Neige : ex-librisVous avez déjà déclaré avoir chacun de votre côté, cette envie d'une série post-atomique, se déroulant dans une Europe dévastée.
Christian Gine : J'avais alors l'envie de construire une histoire bâtie autour d'un personnage à la recherche de son identité, de celle de ses parents. Ce personnage possédait une vieille photo, et partait à la recherche de sa propre identité. Sur ce thème-là, Didier a plaqué un thème bien différent, bien mieux construit que je ne l'aurais fait, bien plus abouti. Souhaitant tous les deux continuer à travailler ensemble, suite à notre collaboration sur Mathieu Lamy, cela a donné naissance à Neige.

Christian Gine, saviez-vous sur quels chemins Convard vous amenait avec Neige ? Vers cette dimension humaniste nourrie de ses réflexions maçonniques ?.
Christian Gine : Pour les trois premiers albums, j'ignorais totalement son appartenance à cette société. Je dessinais la série au premier degré. Mais m'intéressant beaucoup à l'ésotérisme, je me suis rendu compte peu à peu qu'il s'y trouvait des éléments assez curieux, qui concordaient sur ce thème bien précis. Je ne pouvais pas lui demander directement quelles étaient ses sources, nous ne nous connaissions pas encore aussi bien. L'amitié se développant, j'ai osé lui poser la question au quatrième tome, et à partir de là, ma vision de la destinée de Neige a changé.

Le quatrième tome correspond au changement d'éditeur : Neige est passé du Lombard à Glénat où la série est devenue plus adulte.
Christian Gine : En effet, c'était notre volonté. Lorsque nous avons créé Neige, les Editions du Lombard nous avaient informés qu'un journal plus adulte devait voir le jour, un journal dans lequel serait passé notre série. Il se trouve que nous avons malheureusement "brûlé" la politesse, sans le savoir, à Denayer et Franz qui avaient déjà réalisé le premier Gord, cette série post-atomique également destinée à ce projet de journal.
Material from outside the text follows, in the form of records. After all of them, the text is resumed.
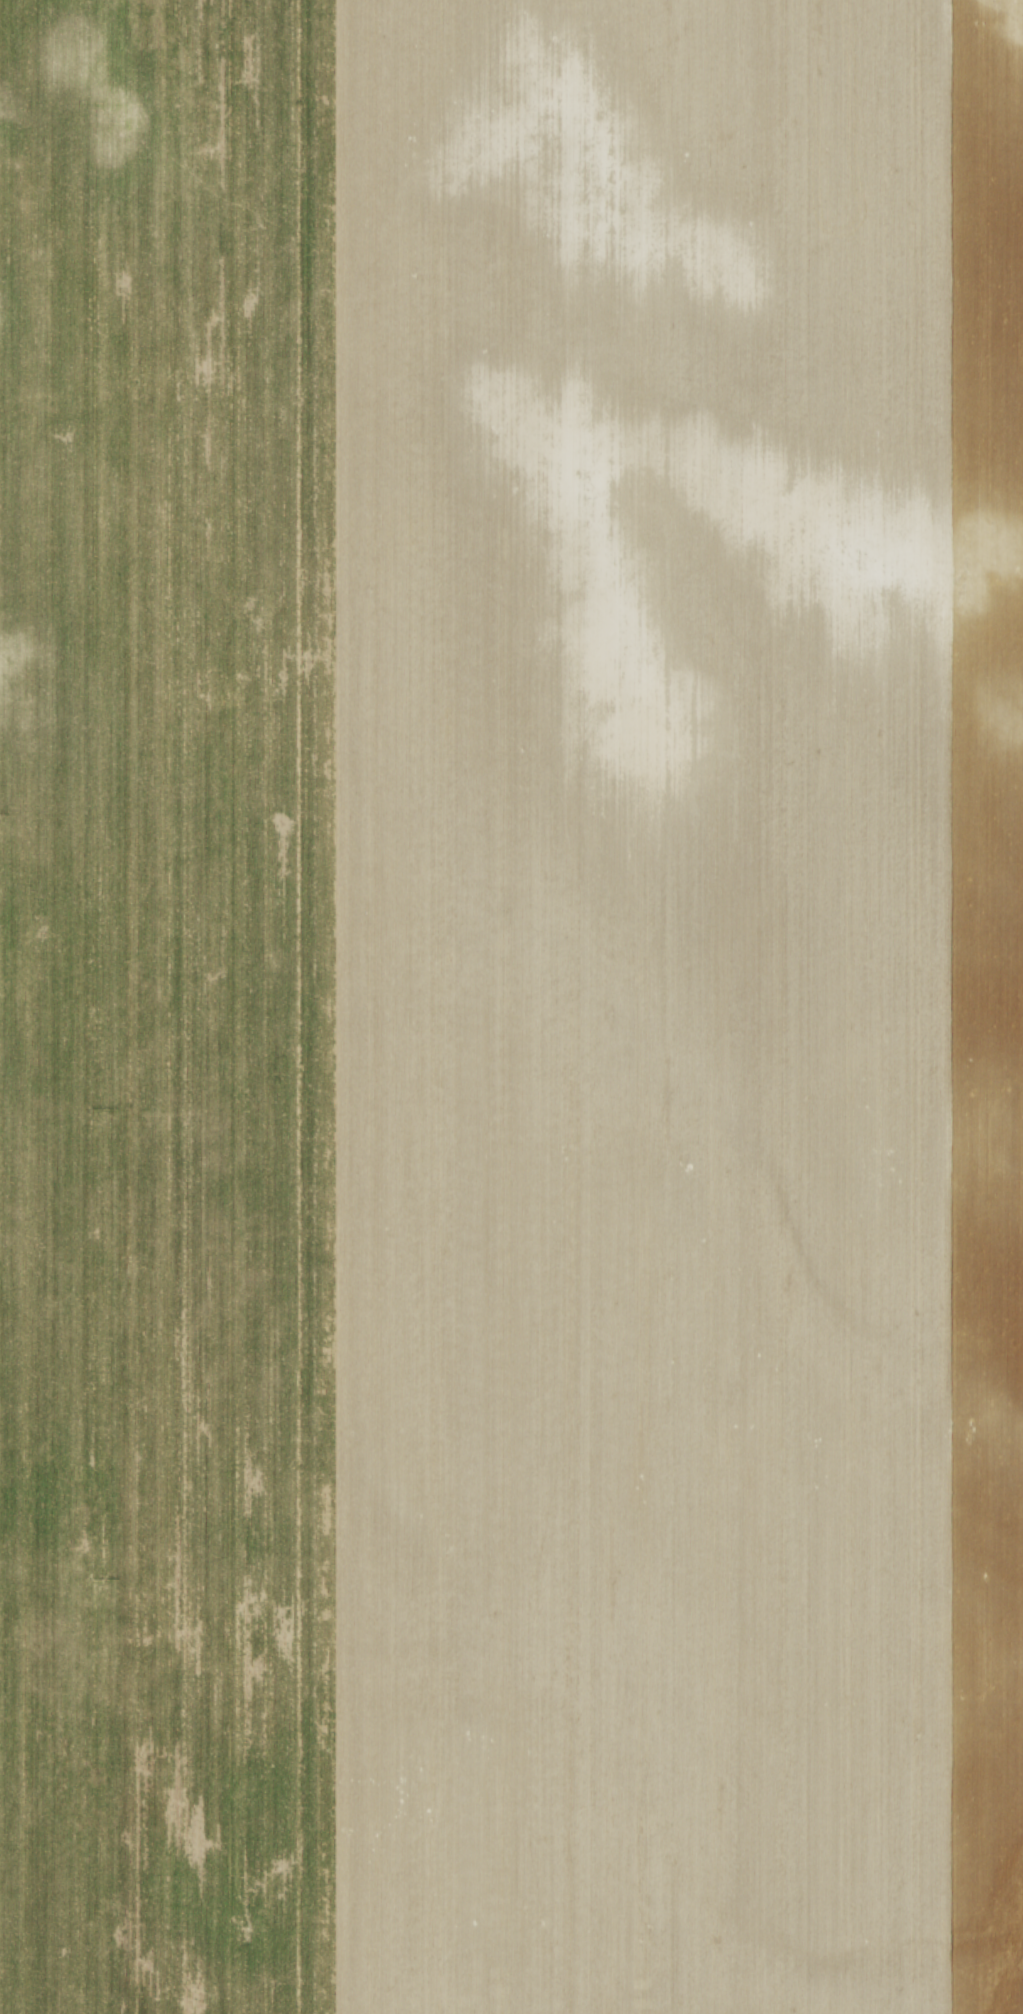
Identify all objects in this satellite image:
crop: (511, 1007)

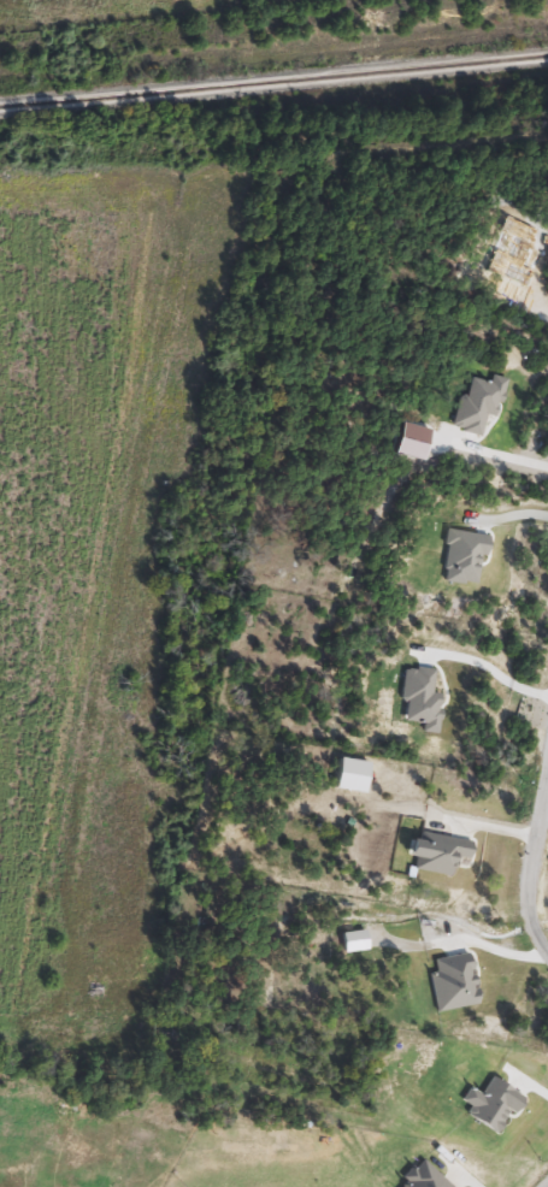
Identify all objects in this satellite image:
railway: (274, 83)
road: (493, 453)
road: (490, 667)
road: (529, 853)
road: (527, 1083)
road: (547, 1186)

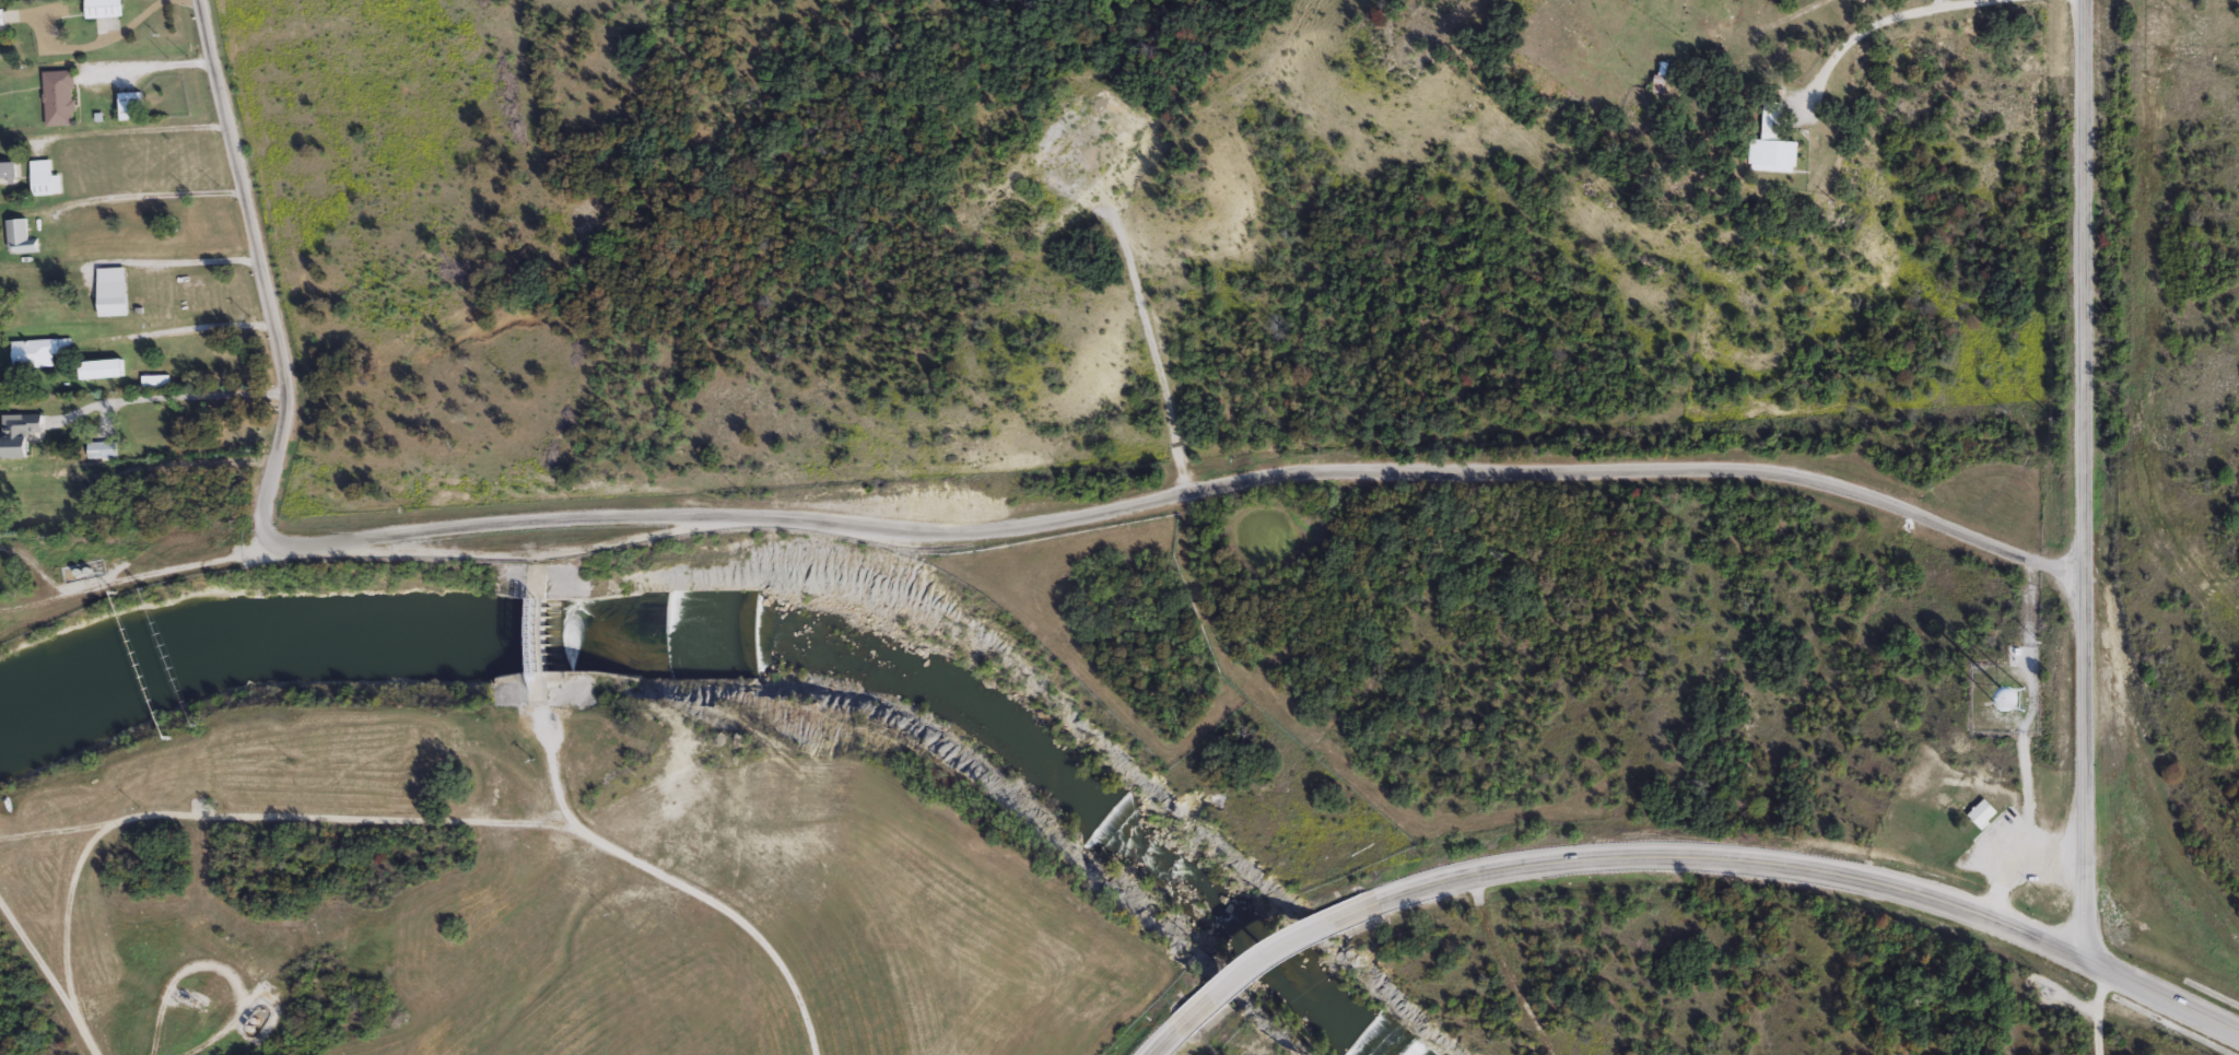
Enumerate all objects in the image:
road: (1938, 3)
building: (103, 8)
building: (3, 15)
road: (1882, 18)
road: (98, 40)
building: (1660, 73)
building: (58, 98)
building: (131, 106)
building: (1770, 121)
road: (125, 132)
building: (1771, 152)
building: (7, 171)
building: (43, 178)
building: (20, 236)
road: (182, 263)
road: (258, 277)
building: (112, 300)
building: (38, 351)
building: (102, 368)
building: (154, 381)
road: (171, 398)
building: (20, 433)
building: (102, 448)
road: (2081, 481)
road: (1187, 489)
road: (35, 568)
road: (176, 568)
road: (34, 601)
building: (543, 657)
road: (549, 769)
building: (1981, 813)
road: (460, 827)
road: (1817, 871)
road: (68, 931)
road: (1271, 956)
road: (34, 960)
road: (1500, 968)
road: (2093, 1007)
road: (1167, 1038)

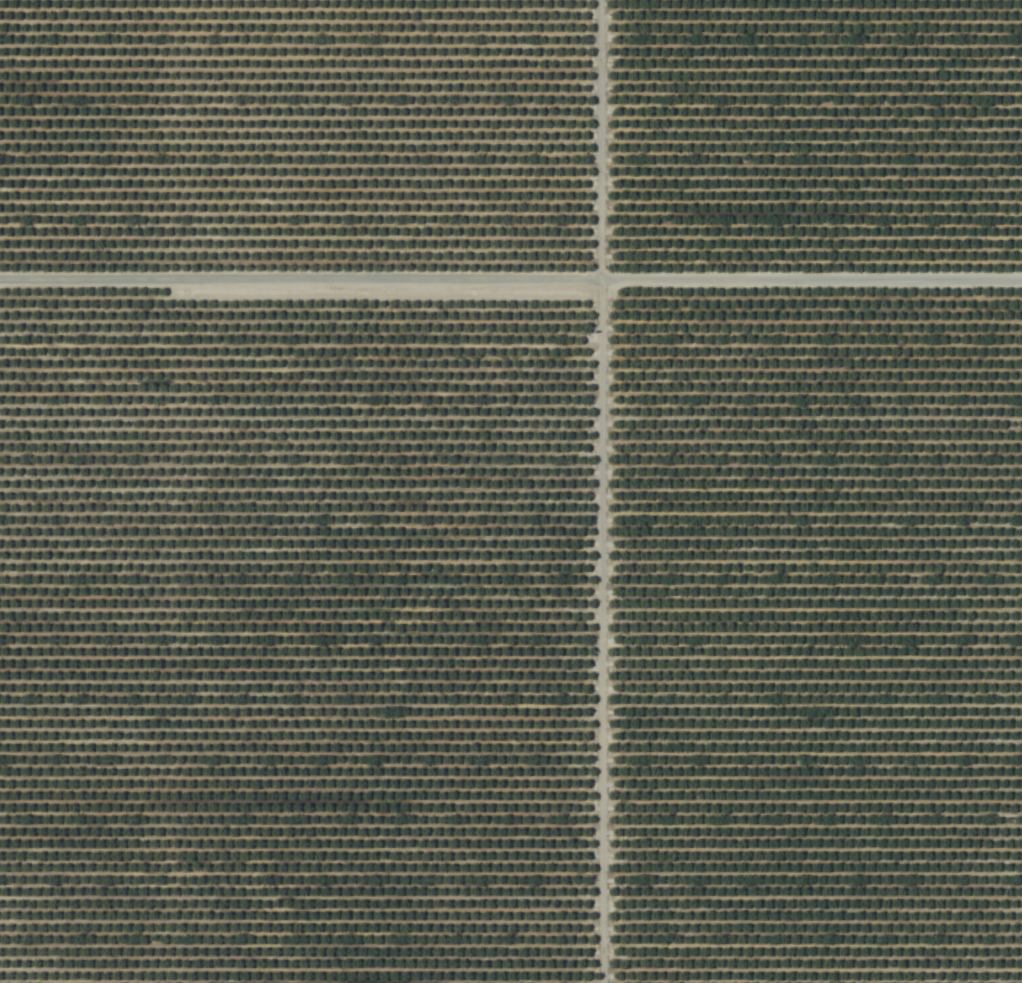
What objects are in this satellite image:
road: (510, 283)
crop: (511, 491)
road: (598, 491)

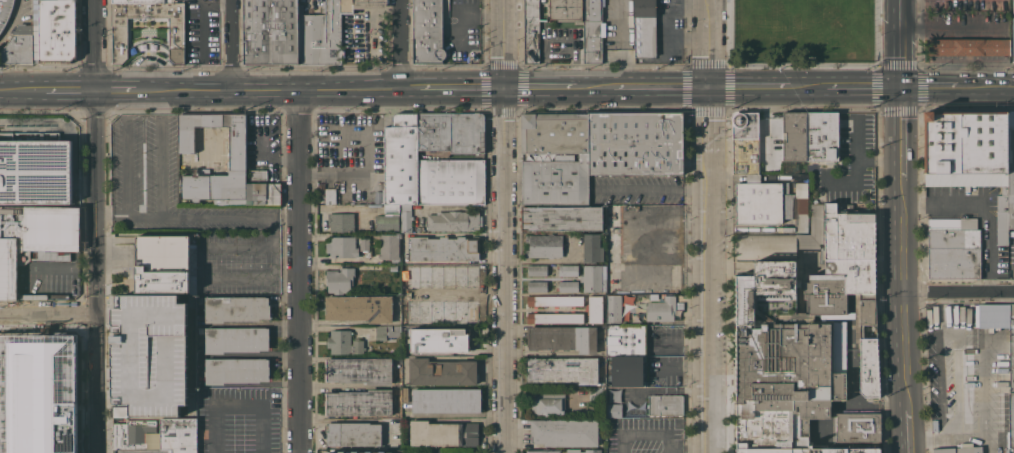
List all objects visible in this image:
building: (135, 1)
building: (566, 10)
building: (5, 12)
park: (793, 21)
road: (203, 23)
road: (948, 26)
building: (644, 28)
building: (1013, 28)
building: (53, 30)
building: (326, 30)
building: (271, 31)
building: (427, 31)
parking lot: (462, 31)
building: (531, 31)
building: (592, 31)
park: (805, 31)
building: (119, 37)
road: (402, 43)
road: (94, 45)
road: (233, 45)
building: (18, 46)
building: (968, 46)
road: (453, 86)
traffic signals: (504, 86)
road: (539, 86)
road: (594, 86)
road: (661, 86)
traffic signals: (709, 86)
road: (749, 86)
road: (808, 86)
road: (862, 86)
traffic signals: (898, 86)
road: (929, 86)
road: (987, 86)
road: (22, 89)
road: (70, 89)
road: (115, 90)
road: (269, 90)
road: (708, 94)
building: (451, 132)
building: (813, 135)
building: (745, 142)
building: (636, 143)
road: (858, 149)
building: (237, 156)
building: (973, 156)
building: (568, 157)
building: (401, 159)
road: (879, 162)
building: (34, 168)
road: (128, 173)
road: (155, 173)
building: (259, 174)
road: (353, 174)
building: (451, 181)
road: (653, 189)
building: (263, 193)
building: (330, 196)
building: (321, 199)
road: (945, 203)
building: (769, 204)
building: (391, 209)
parking lot: (188, 210)
road: (197, 216)
building: (406, 217)
building: (562, 218)
building: (453, 220)
building: (340, 222)
building: (386, 222)
road: (504, 226)
road: (901, 226)
building: (612, 233)
building: (34, 240)
building: (364, 244)
building: (544, 245)
building: (342, 246)
building: (389, 246)
building: (443, 248)
building: (592, 248)
building: (953, 248)
road: (988, 250)
building: (160, 263)
building: (393, 267)
building: (537, 270)
building: (568, 270)
road: (96, 271)
road: (299, 271)
building: (592, 278)
building: (339, 279)
building: (536, 286)
building: (568, 286)
road: (959, 291)
building: (554, 300)
building: (236, 308)
building: (359, 308)
building: (613, 308)
building: (595, 309)
building: (662, 309)
road: (48, 316)
building: (555, 318)
road: (706, 320)
building: (199, 329)
building: (801, 330)
building: (387, 331)
building: (562, 338)
building: (235, 339)
road: (118, 340)
road: (149, 340)
building: (439, 340)
parking lot: (153, 341)
road: (180, 341)
building: (344, 342)
building: (1011, 346)
building: (644, 355)
building: (563, 369)
building: (235, 370)
building: (359, 370)
building: (442, 372)
road: (329, 387)
building: (595, 393)
building: (404, 394)
building: (446, 400)
building: (359, 402)
building: (548, 404)
building: (665, 405)
road: (215, 408)
building: (614, 409)
road: (460, 416)
parking lot: (238, 420)
building: (1011, 422)
building: (858, 427)
building: (177, 428)
building: (564, 432)
building: (443, 433)
road: (639, 433)
building: (353, 434)
building: (135, 436)
building: (165, 443)
building: (183, 445)
road: (685, 446)
road: (665, 450)
building: (954, 450)
building: (430, 451)
building: (437, 451)
building: (545, 451)
building: (592, 451)
building: (354, 452)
Neige s'est imposé, ce que nous regrettons beaucoup pour notre ami Denayer.

Pouvez-vous nous parler du projet d'adaptation cinématographique de Neige ?
Didier Convard : Les droits ont été acheté par une grande maison de production, les Productions Nord-Ouest de Christophe Rossignon, le producteur de Mathieu Kassowitt. On m'a demandé de participer à l'écriture du scénario. Les personnages principaux apparaissent : Neige, ses parents, Northman, les Douze, Cueille-la-Mort, Miséricorde, mais nous ne voulons pas tomber dans le piège traditionnel des adaptations cinématographiques de bandes dessinées, qui ne sont souvent que des succédanés. On écrit une histoire originale, où l'on retrouve la quête, les clefs, le secret, la trahison, l'amour, tout ce qui fait Neige. Mais le film traitera d'un récit à part, qui est presque la synthèse de l'histoire de la série. Dans un premier temps, j'écris le scénario avec un co-auteur qui est un technicien du film, puis un comité d'étude donne son avis, et après, Christian intervient pour l'aspect esthétique. C'est une très grosse production, nécessitant au moins cinq années.